A signature corner approaching the Sonoma Plaza from the south, at Broadway and MacArthur, may soon see the construction of a multi-use development with 33 housing units and a 3,500-square-foot retail space.
The Gateway Project was granted a use permit by the Sonoma Planning Commission last Thursday, May 10. The approval also included finding for a “negative mitigated declaration,” meaning a full Environmental Impact Report will not be needed.
The project proposal from Barry McComic’s Vesta Pacific Development initially came before the Planning Commission on March 29, but a late note from architect Victor Conforti pointed out that one of the proposed townhouse units was located in a 100-year flood plain for nearby Nathanson Creek. McComic withdrew the application at that time, after receiving some input from the commission on that and other design elements.
This time, though it was hardly smooth sailing, the staff’s recommendation for approval of the use permit was ultimately accepted by a 5-2 vote, with Commissioner James Bohar and Chair Robert Felder voting nay.
Following that first meeting, the Vesta Pacific team went back to work to revise their proposal, and came before the commission with one that met their suggestions and acquired Planning Director David Goodison’s support as well. Those criteria, Goodison said, reflected input on several previous projects proposed for the location as well – projects which could not achieve Planning Commission approval.

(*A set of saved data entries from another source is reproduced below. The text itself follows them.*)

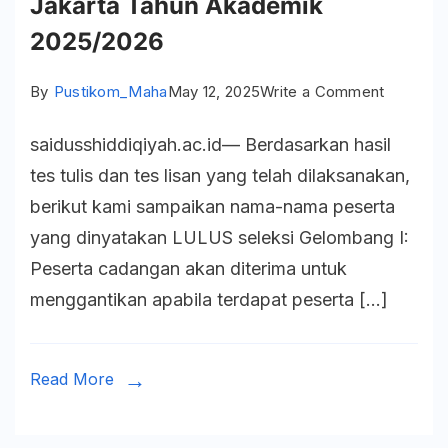
Jakarta Tahun Akademik
2025/2026
on
By
Pustikom_Maha
May 12, 2025
Write a Comment
Hasil
saidusshiddiqiyah.ac.id— Berdasarkan hasil
Seleksi
tes tulis dan tes lisan yang telah dilaksanakan,
Gelomba
berikut kami sampaikan nama-nama peserta
I
yang dinyatakan LULUS seleksi Gelombang I:
Penerim
Peserta cadangan akan diterima untuk
Mahasis
menggantikan apabila terdapat peserta […]
Baru
Ma’had
Aly
Read More
Sa’iiduss
Jakarta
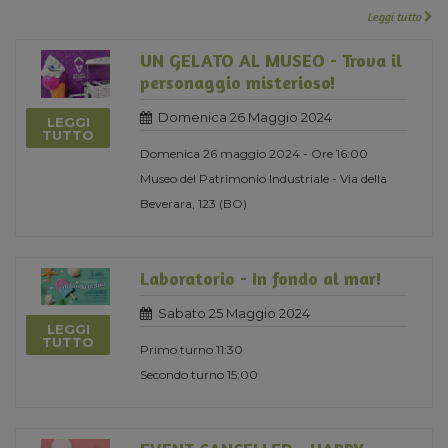
Leggi tutto
UN GELATO AL MUSEO - Trova il
personaggio misterioso!
Domenica 26 Maggio 2024
LEGGI
TUTTO
Domenica 26 maggio 2024 - Ore 16:00
Museo del Patrimonio Industriale - Via della
Beverara, 123 (BO)
Laboratorio - In fondo al mar!
Sabato 25 Maggio 2024
LEGGI
TUTTO
Primo turno 11:30
Secondo turno 15:00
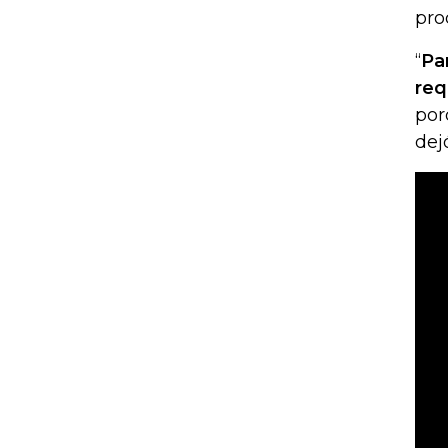
pro
“
Par
req
por
dej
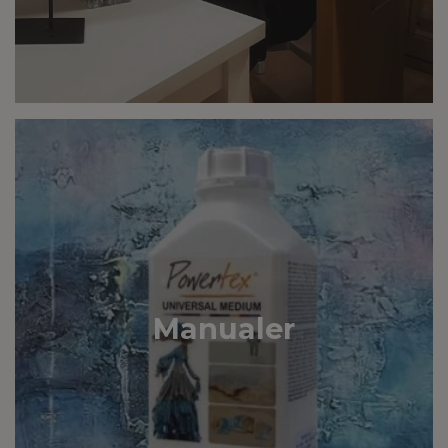
Manualer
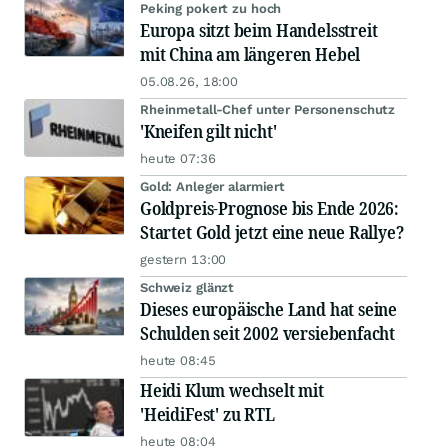
Peking pokert zu hoch
Europa sitzt beim Handelsstreit
mit China am längeren Hebel
05.08.26, 18:00
Rheinmetall-Chef unter Personenschutz
'Kneifen gilt nicht'
heute 07:36
Gold: Anleger alarmiert
Goldpreis-Prognose bis Ende 2026:
Startet Gold jetzt eine neue Rallye?
gestern 13:00
Schweiz glänzt
Dieses europäische Land hat seine
Schulden seit 2002 versiebenfacht
heute 08:45
Heidi Klum wechselt mit
'HeidiFest' zu RTL
heute 08:04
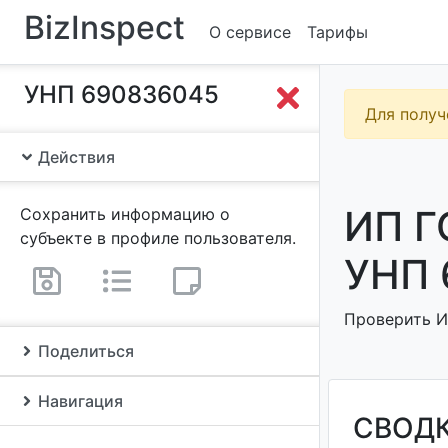
BizInspect
О сервисе
Тарифы
УНП 690836045
Для получ
Действия
ИП 
Сохранить информацию о
субъекте в профиле пользователя.
УНП 
Проверить И
Поделиться
Навигация
СВОД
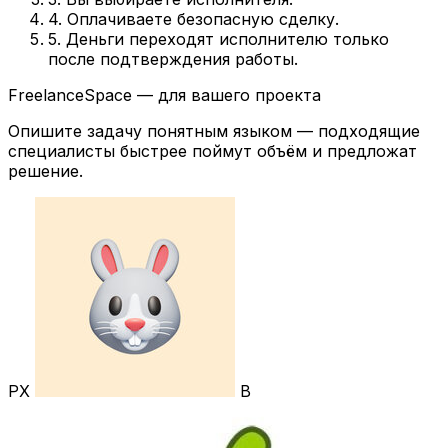
4. Оплачиваете безопасную сделку.
5. Деньги переходят исполнителю только
после подтверждения работы.
FreelanceSpace — для вашего проекта
Опишите задачу понятным языком — подходящие
специалисты быстрее поймут объём и предложат
решение.
РХ
В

An emphasis on residential use, pedestrian elements and connections, a 30-foot height limit with taller buildings in the interior of the project’s 1.86-acre lot, and screening the parking area were all accomplished, as was a greater focus on smaller unit sizes and a diversity of unit types.

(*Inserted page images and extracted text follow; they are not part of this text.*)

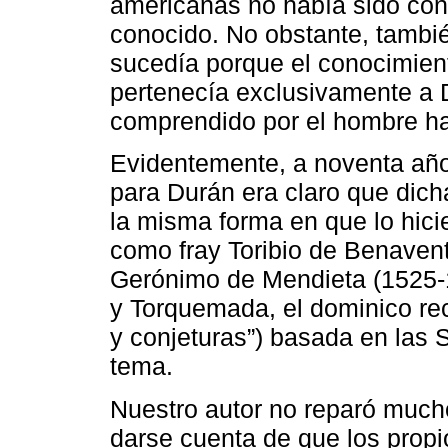
americanas no había sido co
conocido. No obstante, tambi
sucedía porque el conocimient
pertenecía exclusivamente a D
comprendido por el hombre hac
Evidentemente, a noventa año
para Durán era claro que dicha
la misma forma en que lo hicie
como fray Toribio de Benavente
Gerónimo de Mendieta (1525-
y Torquemada, el dominico rec
y conjeturas”) basada en las S
tema.
Nuestro autor no reparó mucho
darse cuenta de que los propi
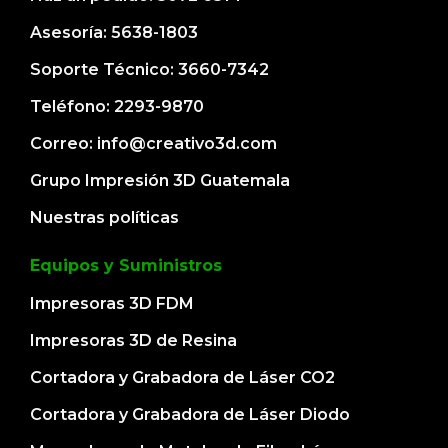
Asesoría: 5638-1803
Soporte Técnico: 3660-7342
Teléfono: 2293-9870
Correo: info@creativo3d.com
Grupo Impresión 3D Guatemala
Nuestras políticas
Equipos y Suministros
Impresoras 3D FDM
Impresoras 3D de Resina
Cortadora y Grabadora de Láser CO2
Cortadora y Grabadora de Láser Diodo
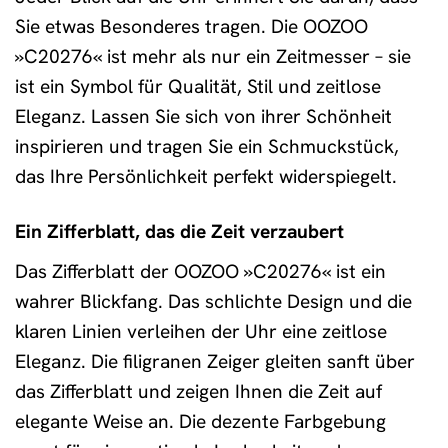
Sie etwas Besonderes tragen. Die OOZOO
»C20276« ist mehr als nur ein Zeitmesser – sie
ist ein Symbol für Qualität, Stil und zeitlose
Eleganz. Lassen Sie sich von ihrer Schönheit
inspirieren und tragen Sie ein Schmuckstück,
das Ihre Persönlichkeit perfekt widerspiegelt.
Ein Zifferblatt, das die Zeit verzaubert
Das Zifferblatt der OOZOO »C20276« ist ein
wahrer Blickfang. Das schlichte Design und die
klaren Linien verleihen der Uhr eine zeitlose
Eleganz. Die filigranen Zeiger gleiten sanft über
das Zifferblatt und zeigen Ihnen die Zeit auf
elegante Weise an. Die dezente Farbgebung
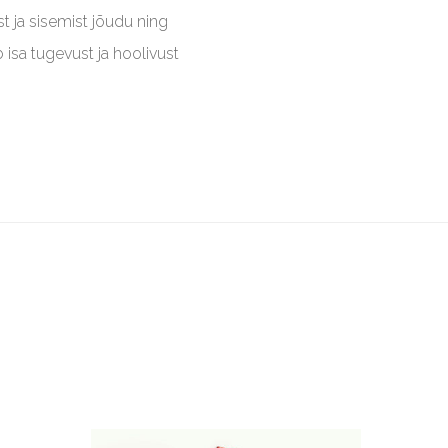
t ja sisemist jõudu ning
 isa tugevust ja hoolivust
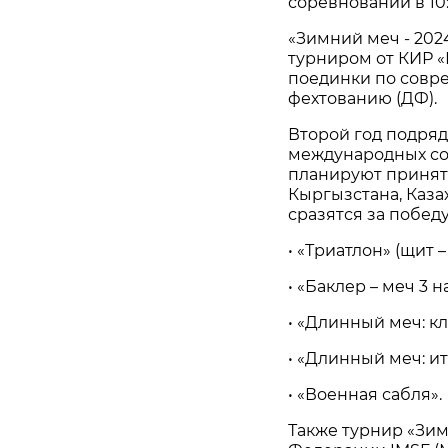
соревнований в 10:
«Зимний меч - 202
турниром от КИР «
поединки по совр
фехтованию (ДФ).
Второй год подряд
международных сор
планируют принять
Кыргызстана, Каза
сразятся за побед
• «Триатлон» (щит 
• «Баклер – меч 3 н
• «Длинный меч: кл
• «Длинный меч: и
• «Военная сабля».
Также турнир «Зим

“Even with respect to the proposal made by this applicant, it’s gone through a significant evolution, and it’s been improved in a variety of aspects by the commission review process,” said Goodison at the meeting. “There’s certainly been no rubber-stamping of this project, it’s been revised and improved in a number of ways.”
The new plan reduces the overall housing units from 35 to 33, and includes eight affordable units, one more than required by the city’s Development Code. The three largest units are 1,934-square-foot, four-bedroom units with attached two-car garage. The smallest are eight 486-square-foot one-bedroom, one-bath units to be constructed above the retail structure at the southwest corner of the intersection, the most visible corner.
The retail space has also been reduced in size, down 600 square feet to 3,500.
“All of this chain of hearings has been beneficial – the project tonight I think shows that,” said Scot Hunter, representing the project. “All the way through, our attitude has been to respond to criticism and suggestions, and so on. I think that’s why the plan looks as good as it does now.”
While acknowledging the project has improved, Conforti said it still has a long way to go. He was troubled the larger townhouse and separate homes as incompatible with a “mixed use” definition, saying smaller units would reduce issues over massing and site coverage. “When you drive in there, you’re going to be shocked, and I don’t think you’ll be proud of this.”
Parking also came under some public scrutiny, and both Felder and Bohar cited parking among their reasons for disapproval. The plan calls for 82 parking spaces, 74 onsite and eight offsite, but much of the opposition centered around the passage of the driveway into the site interior through what was called “a canyon” of garages.